Bruno Sourdin a récemment montré la tension entre la mort et le montage qui traverse Le Mémoire Lucien Dolchor de F. J. Ossang. S’il est incontestable qu’un temps – celui des ancêtres, des Wisigoths ou du Duc de Montmorency – est définitivement révolu, ayant succombé au « couvre-feu » (p. 11) et à la « communication différée » (p. 11), une autre lecture de cette mémoire est cependant possible. A commencer par le titre de l’opus : un mémoire qui n’est pas un et un nom propre. A la forme masculine, mémoire désigne une relation ou un exposé relatant des événements dont on a été témoin, directement ou indirectement, ou un texte de type argumentatif détaillant un sujet précis. Lucien Dolchor : un homme qui nage et meurt ensuite dans des circonstances douteuses. Il ne prend pas la parole, si ce n’est dans le miroitement énonciatif – tels les reflets de plus en plus verdâtres de la surface de la piscine – entre la voix à la première personne en route vers le Sud-Ouest et en quête de mots, et la troisième personne absorbée par le silence du temps – du temps à perdre, car « il sentait la vérité prendre forme depuis cette coalition négative à condition de s’ouvrir indéfiniment à elle » (p. 24). Lucien Dolchor, encore : faudrait-il voir dans ce nom la possibilité d’une lueur après l’orage qui s’abat sur les eaux et les campagnes, l’éclosion d’un nouveau jour après cette brume électrifiée qui gagne les moteurs, les connexions et la climatisation ? On pourrait facilement se rattacher à la lumière que porte en lui le prénom du personnage. C’est plutôt son nom qui captive : Dolchor/douceur, si l’on se tient au français médiéval de l’actuelle Occitanie – et ce voyage « sous les cieux jaunis de la Cocagne » (p. 24) y trouverait son sens à l’instar d’un pèlerinage par-delà le temps. Ab la dolchor del temps novel (« à la douceur du temps nouveau » ou « du printemps », selon les traductions) chantait Guillaume de Poitiers, croisé et premier troubadour, dans une incitation à désirer et à trouver une parole nouvelle à l’ombre verdoyante du feuillage renaissant.
Loin de toute eschatologie, l’agencement atmosphérico-pronominal semble offrir une lecture météorologique, en suivant laquelle l’effort du dire – et du dire vrai – se tient au bord des autoroutes et de la piscine comme une promesse de bleu pastel derrière les nuages.

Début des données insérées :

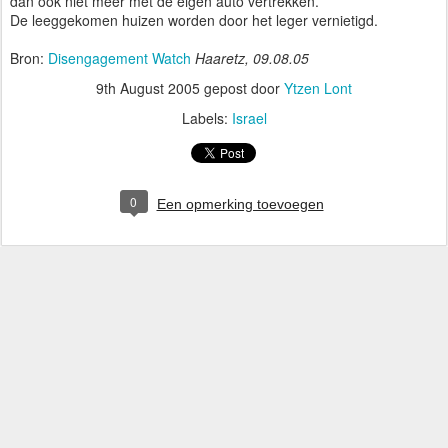
dan ook niet meer met de eigen auto vertrekken.
De leeggekomen huizen worden door het leger vernietigd.
Bron:
Disengagement Watch
Haaretz, 09.08.05
9th August 2005
gepost door
Ytzen Lont
Labels:
Israel
0
Een opmerking toevoegen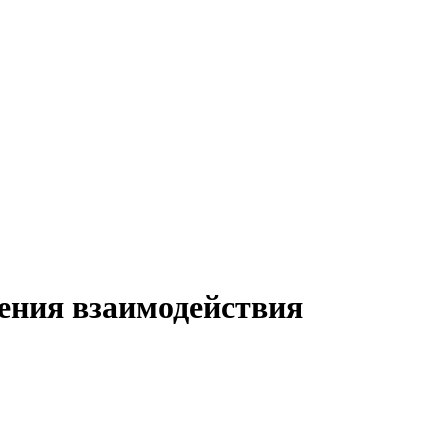
ения взаимодействия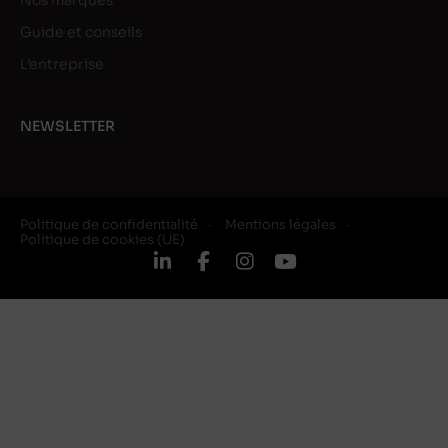
Nos marques
Guide et conseils
L’entreprise
NEWSLETTER
Politique de confidentialité
Mentions légales
Politique de cookies (UE)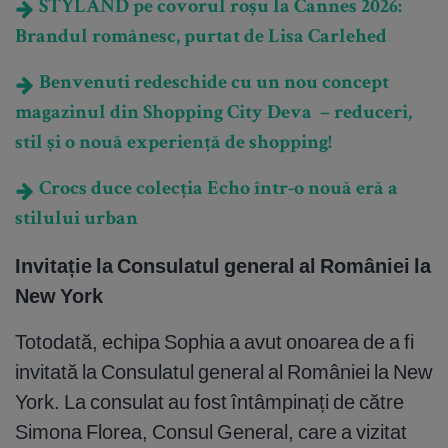
STYLAND pe covorul roșu la Cannes 2026:
Brandul românesc, purtat de Lisa Carlehed
Benvenuti redeschide cu un nou concept
magazinul din Shopping City Deva – reduceri,
stil și o nouă experiență de shopping!
Crocs duce colecția Echo într-o nouă eră a
stilului urban
Invitație la Consulatul general al României la
New York
Totodată, echipa Sophia a avut onoarea de a fi
invitată la Consulatul general al României la New
York. La consulat au fost întâmpinați de către
Simona Florea, Consul General, care a vizitat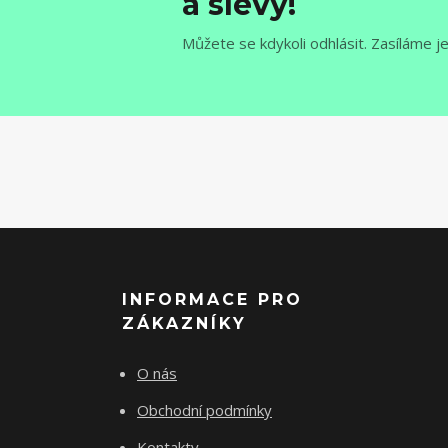
a slevy!
Můžete se kdykoli odhlásit. Zasíláme j
INFORMACE PRO
ZÁKAZNÍKY
O nás
Obchodní podmínky
Kontakty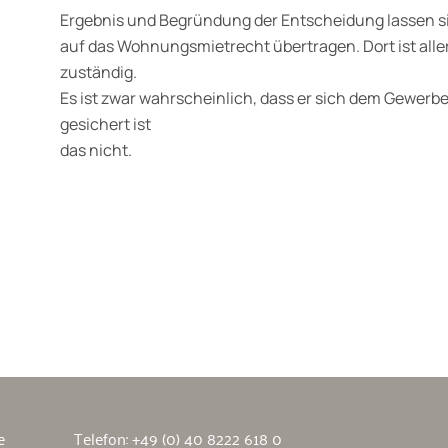
Ergebnis und Begründung der Entscheidung lassen si
auf das Wohnungsmietrecht übertragen. Dort ist all
zuständig.
Es ist zwar wahrscheinlich, dass er sich dem Gewerb
gesichert ist
das nicht.
wälte
e
Telefon:
+49 (0) 40 8222 618 0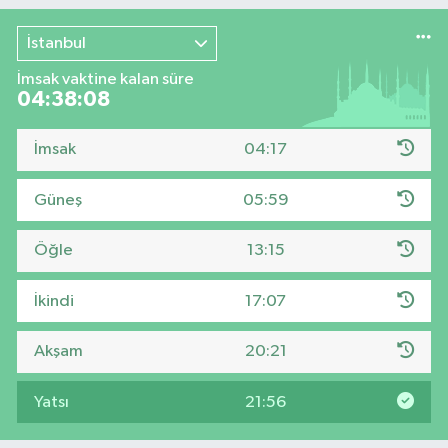
İstanbul
İmsak vaktine kalan süre
04:38:08
İmsak
04:17
Güneş
05:59
Öğle
13:15
İkindi
17:07
Akşam
20:21
Yatsı
21:56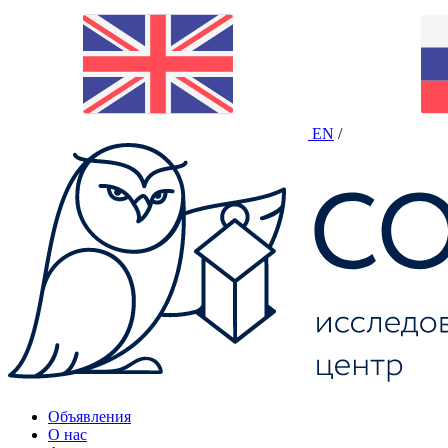
EN
/
Объявления
О нас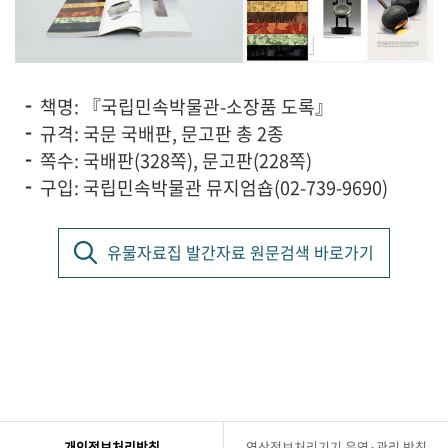
책명: 『국립민속박물관-소장품 도록』
규격: 국문 국배판, 문고판 총 2종
쪽수: 국배판(328쪽), 문고판(228쪽)
구입: 국립민속박물관 뮤지엄숍(02-739-9690)
유물자료집 발간자료 원문검색 바로가기
개인정보처리방침
영상정보처리기기 운영·관리 방침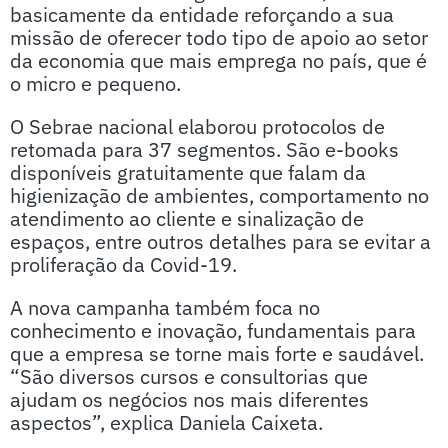
basicamente da entidade reforçando a sua
missão de oferecer todo tipo de apoio ao setor
da economia que mais emprega no país, que é
o micro e pequeno.
O Sebrae nacional elaborou protocolos de
retomada para 37 segmentos. São e-books
disponíveis gratuitamente que falam da
higienização de ambientes, comportamento no
atendimento ao cliente e sinalização de
espaços, entre outros detalhes para se evitar a
proliferação da Covid-19.
A nova campanha também foca no
conhecimento e inovação, fundamentais para
que a empresa se torne mais forte e saudável.
“São diversos cursos e consultorias que
ajudam os negócios nos mais diferentes
aspectos”, explica Daniela Caixeta.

Promesse, et non pas certitude, car il aura fallu plonger dans la moisissure qui imprègne les bâtiments et les centres commerciaux de banlieue tout comme les existences : « nous sommes là, les restes sont ici – mais c’est autre chose qui nous tient » (p. 10). Je, il, on, nous : on aura fait le tour de l’identité au fil des crépuscules et de la pluie afin de voir – et de voir mieux – ce que l’on cherche à atteindre (et que l’on attend peut-être). Et cela même s’il n’est pas indispensable de répondre à la question : « quoi devenir, l’on se demande en ces moments où la physiologie de la vérité se dérobe » (p. 12). Cette vérité, qui ne se dévoile pas et semble avoir les contours d’un mirage – la fiction vraie de l’écriture ? – pousse contre le bord du réel en « sortant de sa physionomie pour atteindre une rêverie plus attractive que sa propre fondation » (p. 15), jusqu’à ce que la décision se prenne et la nuit (du monde, de l’Homme ?) s’éclaire enfin. Et, toutefois, contrairement aux rythmes de la nature et des saisons – l’alternance entre les nuances sombres et les incursions pastel, à la vitesse de l’éclair, des voitures et des avions –, le dire vrai n’attend pas qu’une seule vie, et se paie cher, pour la vie, et à la fois contre elle. C’est le temps de l’Histoire qu’il faudra sceller.
Valeria De Luca
F. J. Ossang, Le mémoire Lucien Dolchor, pariah éditions hors-série, 2021, 36 p., 10 €
Extrait de Le mémoire Lucien Dolchor :
Histoire – l’imagination n’a rien à voir dans cela, elle bouge, et précisément ne fixe qu’au bord des mots, jamais à l’intérieur.
Faut-il vivre mille ans pour obtenir le songe exact de notre vie présente ? Doit-on mourir pour favoriser la négociation des indices dont chacun dispose – ou bien les dresser au dessus du seul accident !
Si Dieu n’existe, les machines numériques gagneront, et les hommes oublieront tout ce qui nous a faits – ou défaits. Les temps de l’homme changent si vite qu’on n’en contrôle à peu près rien.